* _Given request a_:
Answer these questions using the passage on Summit County housing costs below. Put each answer on its own line with the matching label.
(i) What two positions does Dishon Lutz hold?
(ii) How many interest rate cuts is the Federal Reserve eyeing in 2024?
(iii) Going into which months does Lutz expect to see more movement?

There are other factors, such as rising property taxes and increased home insurance fees, that will continue to hamper affordability for current homeowners and prospective buyers. 

“You are seeing this increase in property taxes and homeowner’s insurance that we haven’t seen, maybe ever, in Summit County to this degree,” said Dishon Lutz, a Summit County broker and president of the Summit Association of Realtors. 

Still, Lutz said since the Federal Reserve’s decision to keep interest rates steady earlier this month, he’s already seen a decrease in some mortgage offers. That’s because interest rates impact the money mortgage companies borrow to lend to homeowners. It’s signaled to lenders that rates may even come down next year, with the Federal Reserve eyeing three cuts in 2024, potentially.

“Just the indication alone that the Fed was going to drop interest rates a couple of times next year actually helped,” Lutz said. “I hope that it is a true translation into affordability, as opposed to just the hype.” 

Any interest rate declines would also be aided by a continued increase in housing inventory, which can keep home prices high when it is dramatically outweighed by demand, Lutz added. 

Lutz said he thinks next year “all in all, we are going to see more movement, especially going into the spring months.”

Cottrell said that while there are “so many factors besides interest rates that are driving our market,” the more those rates come down, “the more we’ll see demand increase.”

* _Given request b_:
Copy the stretch of the entries below from the line that contains "family: Iridaceae" through the end of the entries, both ends included.

* _Materials provided_:
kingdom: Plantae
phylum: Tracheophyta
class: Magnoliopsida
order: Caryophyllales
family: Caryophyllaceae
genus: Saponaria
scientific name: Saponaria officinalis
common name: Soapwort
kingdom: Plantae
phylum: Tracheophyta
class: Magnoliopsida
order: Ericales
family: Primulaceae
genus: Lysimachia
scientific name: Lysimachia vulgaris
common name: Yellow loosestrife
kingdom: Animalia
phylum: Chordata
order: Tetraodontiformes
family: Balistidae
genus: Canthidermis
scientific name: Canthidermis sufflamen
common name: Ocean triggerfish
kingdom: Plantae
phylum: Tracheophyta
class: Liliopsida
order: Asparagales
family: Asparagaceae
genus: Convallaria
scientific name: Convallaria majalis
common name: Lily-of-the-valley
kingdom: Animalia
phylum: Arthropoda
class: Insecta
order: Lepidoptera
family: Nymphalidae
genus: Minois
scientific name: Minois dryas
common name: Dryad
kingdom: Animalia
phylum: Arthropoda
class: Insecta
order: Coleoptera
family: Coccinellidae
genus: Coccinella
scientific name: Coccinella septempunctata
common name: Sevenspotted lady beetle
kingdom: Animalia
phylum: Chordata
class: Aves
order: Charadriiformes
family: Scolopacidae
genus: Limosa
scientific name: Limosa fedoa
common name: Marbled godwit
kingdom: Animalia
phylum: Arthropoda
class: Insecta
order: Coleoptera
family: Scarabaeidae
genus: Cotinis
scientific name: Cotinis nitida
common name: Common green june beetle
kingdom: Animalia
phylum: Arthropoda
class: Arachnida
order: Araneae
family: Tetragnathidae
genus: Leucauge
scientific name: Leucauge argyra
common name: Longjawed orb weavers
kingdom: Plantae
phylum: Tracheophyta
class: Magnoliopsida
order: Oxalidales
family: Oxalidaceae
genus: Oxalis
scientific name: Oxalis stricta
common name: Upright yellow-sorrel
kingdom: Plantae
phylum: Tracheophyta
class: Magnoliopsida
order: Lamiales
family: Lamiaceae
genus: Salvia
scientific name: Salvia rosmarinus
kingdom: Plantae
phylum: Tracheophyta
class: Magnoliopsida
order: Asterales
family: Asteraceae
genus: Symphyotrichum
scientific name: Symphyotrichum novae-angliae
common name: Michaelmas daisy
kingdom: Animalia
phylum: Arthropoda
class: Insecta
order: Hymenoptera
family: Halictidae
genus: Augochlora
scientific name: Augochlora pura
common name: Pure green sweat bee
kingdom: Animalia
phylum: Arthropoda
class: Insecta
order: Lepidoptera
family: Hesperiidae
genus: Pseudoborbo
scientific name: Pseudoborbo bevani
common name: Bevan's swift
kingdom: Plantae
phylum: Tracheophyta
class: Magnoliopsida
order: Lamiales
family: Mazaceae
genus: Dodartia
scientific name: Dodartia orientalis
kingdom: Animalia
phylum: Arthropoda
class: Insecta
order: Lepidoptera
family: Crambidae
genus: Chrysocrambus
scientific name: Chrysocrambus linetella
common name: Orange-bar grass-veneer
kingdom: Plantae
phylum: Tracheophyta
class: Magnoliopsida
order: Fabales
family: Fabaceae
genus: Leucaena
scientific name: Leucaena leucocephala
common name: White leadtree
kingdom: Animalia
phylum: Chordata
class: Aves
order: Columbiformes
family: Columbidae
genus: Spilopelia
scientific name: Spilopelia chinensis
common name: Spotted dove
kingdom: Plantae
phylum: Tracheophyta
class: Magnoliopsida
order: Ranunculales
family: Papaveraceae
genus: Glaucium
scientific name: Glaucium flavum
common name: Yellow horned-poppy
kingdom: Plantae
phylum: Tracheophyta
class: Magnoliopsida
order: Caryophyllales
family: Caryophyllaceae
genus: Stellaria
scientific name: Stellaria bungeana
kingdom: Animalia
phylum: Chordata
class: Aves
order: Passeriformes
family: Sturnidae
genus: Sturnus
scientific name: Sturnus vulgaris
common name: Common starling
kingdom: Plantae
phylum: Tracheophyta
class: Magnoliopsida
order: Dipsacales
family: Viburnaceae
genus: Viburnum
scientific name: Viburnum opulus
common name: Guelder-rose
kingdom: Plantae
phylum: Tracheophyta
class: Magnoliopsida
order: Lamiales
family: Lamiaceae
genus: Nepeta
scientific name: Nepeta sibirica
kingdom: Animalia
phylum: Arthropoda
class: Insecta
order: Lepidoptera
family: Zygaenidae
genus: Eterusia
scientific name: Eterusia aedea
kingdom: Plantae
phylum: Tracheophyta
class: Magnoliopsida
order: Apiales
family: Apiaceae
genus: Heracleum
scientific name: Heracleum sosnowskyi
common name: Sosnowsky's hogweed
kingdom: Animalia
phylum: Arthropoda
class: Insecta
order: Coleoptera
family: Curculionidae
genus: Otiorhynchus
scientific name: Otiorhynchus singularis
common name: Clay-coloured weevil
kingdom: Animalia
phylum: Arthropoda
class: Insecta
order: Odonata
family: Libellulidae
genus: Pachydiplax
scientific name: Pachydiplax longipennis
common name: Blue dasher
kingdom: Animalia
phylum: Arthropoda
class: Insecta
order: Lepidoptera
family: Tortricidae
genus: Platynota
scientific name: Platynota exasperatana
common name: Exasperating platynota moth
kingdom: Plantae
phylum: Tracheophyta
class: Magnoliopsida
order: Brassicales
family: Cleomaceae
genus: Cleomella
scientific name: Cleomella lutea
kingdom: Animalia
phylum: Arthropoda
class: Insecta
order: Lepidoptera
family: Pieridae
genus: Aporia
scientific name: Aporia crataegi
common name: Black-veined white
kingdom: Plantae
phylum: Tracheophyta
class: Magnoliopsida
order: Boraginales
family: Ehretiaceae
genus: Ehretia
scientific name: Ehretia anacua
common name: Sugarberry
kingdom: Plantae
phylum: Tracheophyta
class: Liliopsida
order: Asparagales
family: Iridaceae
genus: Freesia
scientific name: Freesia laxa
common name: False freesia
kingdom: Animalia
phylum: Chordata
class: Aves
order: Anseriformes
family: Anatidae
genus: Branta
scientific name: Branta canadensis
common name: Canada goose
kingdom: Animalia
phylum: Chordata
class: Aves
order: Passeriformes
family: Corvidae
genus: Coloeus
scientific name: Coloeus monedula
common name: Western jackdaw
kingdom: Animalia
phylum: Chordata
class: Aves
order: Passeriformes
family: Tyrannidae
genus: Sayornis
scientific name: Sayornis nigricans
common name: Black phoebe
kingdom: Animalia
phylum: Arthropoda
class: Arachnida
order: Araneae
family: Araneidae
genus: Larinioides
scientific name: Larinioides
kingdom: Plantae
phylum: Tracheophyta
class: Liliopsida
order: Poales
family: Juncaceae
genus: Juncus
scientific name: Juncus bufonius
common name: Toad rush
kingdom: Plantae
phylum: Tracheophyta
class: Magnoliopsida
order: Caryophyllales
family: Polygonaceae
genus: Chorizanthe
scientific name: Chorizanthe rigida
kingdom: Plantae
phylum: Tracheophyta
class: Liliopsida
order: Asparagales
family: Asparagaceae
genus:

* _Result a_:
(i) He is a Summit County broker and president of the Summit Association of Realtors.
(ii) Three.
(iii) The spring months.

* _Result b_:
family: Iridaceae
genus: Freesia
scientific name: Freesia laxa
common name: False freesia
kingdom: Animalia
phylum: Chordata
class: Aves
order: Anseriformes
family: Anatidae
genus: Branta
scientific name: Branta canadensis
common name: Canada goose
kingdom: Animalia
phylum: Chordata
class: Aves
order: Passeriformes
family: Corvidae
genus: Coloeus
scientific name: Coloeus monedula
common name: Western jackdaw
kingdom: Animalia
phylum: Chordata
class: Aves
order: Passeriformes
family: Tyrannidae
genus: Sayornis
scientific name: Sayornis nigricans
common name: Black phoebe
kingdom: Animalia
phylum: Arthropoda
class: Arachnida
order: Araneae
family: Araneidae
genus: Larinioides
scientific name: Larinioides
kingdom: Plantae
phylum: Tracheophyta
class: Liliopsida
order: Poales
family: Juncaceae
genus: Juncus
scientific name: Juncus bufonius
common name: Toad rush
kingdom: Plantae
phylum: Tracheophyta
class: Magnoliopsida
order: Caryophyllales
family: Polygonaceae
genus: Chorizanthe
scientific name: Chorizanthe rigida
kingdom: Plantae
phylum: Tracheophyta
class: Liliopsida
order: Asparagales
family: Asparagaceae
genus:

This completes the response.